Beth avoided her mother all day Friday, knowing better than to hope for an apology and not yet ready to offer one of her own. But when she stumbled out of her bedroom Saturday morning in search of coffee, Lana surprised her. Her mother was standing next to the table in a burgundy dress, a silk scarf with horses galloping across it, and a dark pageboy wig with an attached beret. She wore an assured smile on her face.

“Going to Paris?” Beth asked.

“I’m coming with you to the rancher’s wake.”

“You should be in bed.”

“Tell that to my steroids,” Lana replied, taking a sip of coffee. “I’m stuck all day in this stupid house. You don’t want me to disappear on you or redecorate. Fine. Take me with you. I want to meet the neighbors.”

“This isn’t exactly a plus-one situation, Ma.”

“Nonsense. It’s a wake. The Rhoadses aren’t counting chicken dinners. And Ricardo Cruz might have died near there. Maybe I’ll find some critical information about the case.”

“There is no case, Ma. Not as far as we’re concerned.” Beth turned to the counter, channeling her annoyance into the electric coffee grinder Lana had insisted on buying. Beth let the noise of tiny coffee chain saws fill the room, holding her finger on the button longer than was factory-recommended.

Lana waited.

Beth poured fresh black dust into the filter. “Jack, honey? What are your plans for today?” Beth looked over at Jack, who was sitting on the couch inhaling a bowl of cereal.

“Uh . . . nothing this morning. Kayla and I are maybe hanging out at her place tonight, but—”

“Okay, then. Get dressed. Everyone can pay their respects to the Rhoads family.” Beth pulled out a mug and started pouring. “We’re leaving in twenty minutes.”



The drive to the Rhoads ranch was bumpy, dusty, and quiet. Beth and Lana barely spoke, with the exception of a mutual expression of disapproval for each other’s footwear.

After the bridge and the marina, Beth swung the wheel toward the unmarked road that flanked the north bank of the slough. They chugged up the hill past No Trespassing signs and electric cattle fencing that lined both sides of the private road.

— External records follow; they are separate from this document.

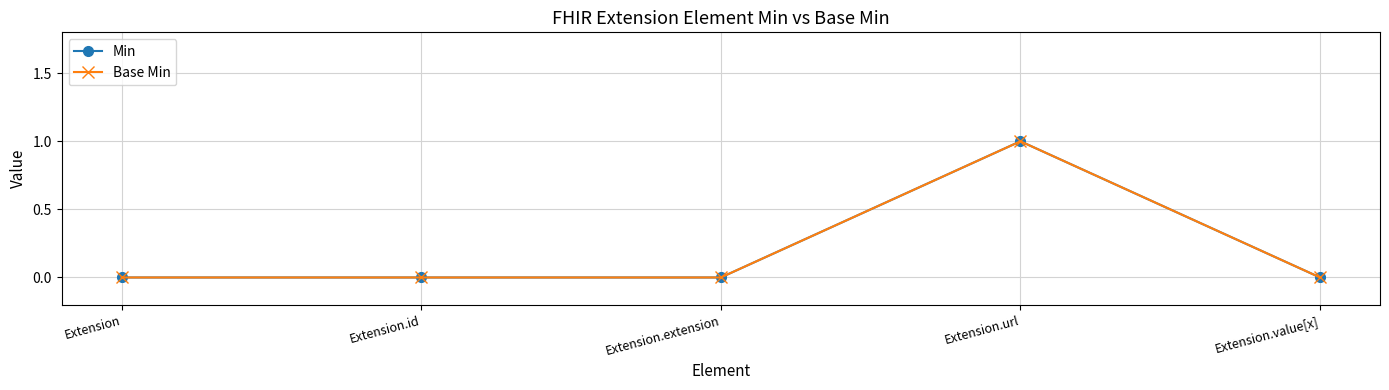

Does the chart display data point markers on the line(s)?

Yes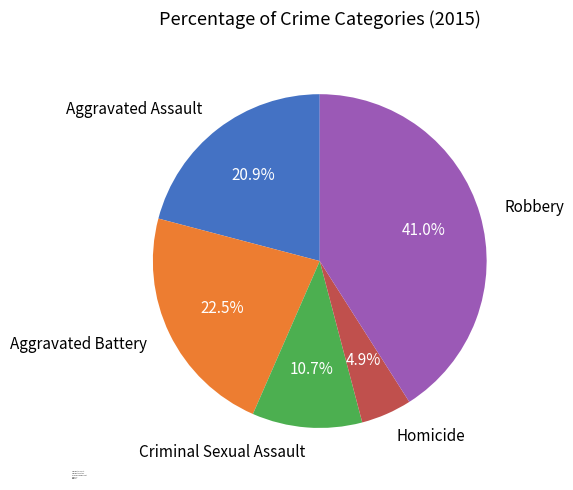

Approximately how many times larger is the value at Homicide compared to Robbery?

0.1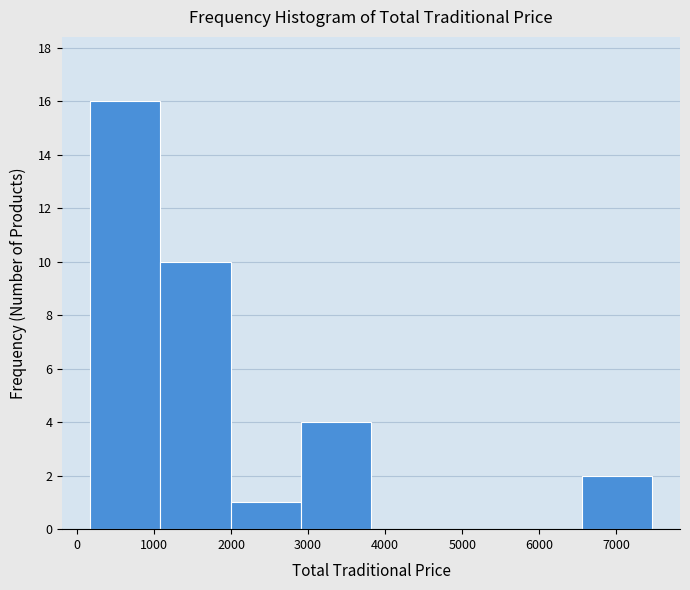

Over which range of the x-axis is the bar tallest?

200 to 1100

The car slowed as the potholes proliferated, crunching up the gravel past gnarled Monterey cypress trees and fallow strawberry fields waiting to be planted in the spring.

A mile up the road, they passed through two massive redwood pillars that held an open gate and a cracked, wooden sign with an upside-down R burned into it. Beth pulled off into a churned-up pasture alongside a line of fancy sedans and old pickups. The guests resembled their vehicles, some wearing suits, others in worn flannel and coveralls. Lana opened her door and pursed her lips at the dirt clods between her velvet high heels and the paved driveway.

“Still sure you wore the right shoes, Ma?” Beth asked.

“I’ve run across four lanes of traffic on Santa Monica Boulevard in these heels. I can get through a patch of dirt.” Lana squared her shoulders, plucked a tissue from her handbag, and marched to the driveway. Her pumps were wiped clean and standing pretty before anyone at the wake even said hello.

The event was set up outside, in a wide span of asphalt that linked the ranch house, a barn, and two old greenhouses. Workers in starched white shirts rushed in and out of a large, stately house of flagstone and redwood, carrying plastic-wrapped trays of sandwiches and fruit salad to a line of tables alongside the barn. Folding chairs were set out in rows, facing a dark-haired man in a suit who was wrestling a microphone onto its stand.

A somber family stood in a line at the edge of the asphalt receiving guests.